[ppml] POC verification process

william at elan.net william at elan.net
Wed Aug 13 19:46:36 EDT 2003

I meant and not /1 and /2. Sorry about mistype.

On Wed, 13 Aug 2003 william at elan.net wrote:

> Overall this situation seems to indicate that we need additional ip blocks 
> to be reserved as non-routabled ip space (that everybody would also knew 
> about and would filter at the router level). I'd say /1 and /2 are good 
> choices for it. The idea would be to specify that 10.x is to be used for 
> LAN while /1 or /2 is said to be used for WAN (meaning global scale) 
> private networks. In addition somebody can keep track of all these private 
> "WANs" and registries involved (like we already have WIANA discussed before)
> so that different industries not start to have duplicate private network 
> operators (or if they do so we at least knew who they are).
> On Wed, 13 Aug 2003, Bill Van Emburg wrote:
> > What each of you who is following an argument similar to Ian's appears
> > to be missing is that it is a very real problem for enterprises that are
> > interconnected to avoid conflicting IP space, even within RFC 1918
> > addresses.  In any case, they certainly don't globally coordinate their
> > use of the private IP space.
> > 
> > It is also not possible to simply grab a slice of public IP space, even
> > though the networks involved will not connect to the Internet.  This is
> > because the enterprise would lose the ability to communicate with a
> > piece of the Internet, since they would be routing that slice of
> > addresses to a private network instead.

========================================

Copy out the full mailing-list post about the POC verification process word for word, from its subject line to its last quoted line.

__LISTED RECORDS__.
========================================

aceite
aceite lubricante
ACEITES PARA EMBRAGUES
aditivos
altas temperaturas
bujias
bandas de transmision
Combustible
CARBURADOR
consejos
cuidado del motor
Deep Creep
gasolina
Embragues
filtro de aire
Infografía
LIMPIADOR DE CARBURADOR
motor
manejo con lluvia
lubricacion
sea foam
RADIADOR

========================================

__SOLUTION TO THE PROBLEM__.
[ppml] POC verification process

william at elan.net william at elan.net
Wed Aug 13 19:46:36 EDT 2003

I meant and not /1 and /2. Sorry about mistype.

On Wed, 13 Aug 2003 william at elan.net wrote:

> Overall this situation seems to indicate that we need additional ip blocks 
> to be reserved as non-routabled ip space (that everybody would also knew 
> about and would filter at the router level). I'd say /1 and /2 are good 
> choices for it. The idea would be to specify that 10.x is to be used for 
> LAN while /1 or /2 is said to be used for WAN (meaning global scale) 
> private networks. In addition somebody can keep track of all these private 
> "WANs" and registries involved (like we already have WIANA discussed before)
> so that different industries not start to have duplicate private network 
> operators (or if they do so we at least knew who they are).
> On Wed, 13 Aug 2003, Bill Van Emburg wrote:
> > What each of you who is following an argument similar to Ian's appears
> > to be missing is that it is a very real problem for enterprises that are
> > interconnected to avoid conflicting IP space, even within RFC 1918
> > addresses.  In any case, they certainly don't globally coordinate their
> > use of the private IP space.
> > 
> > It is also not possible to simply grab a slice of public IP space, even
> > though the networks involved will not connect to the Internet.  This is
> > because the enterprise would lose the ability to communicate with a
> > piece of the Internet, since they would be routing that slice of
> > addresses to a private network instead.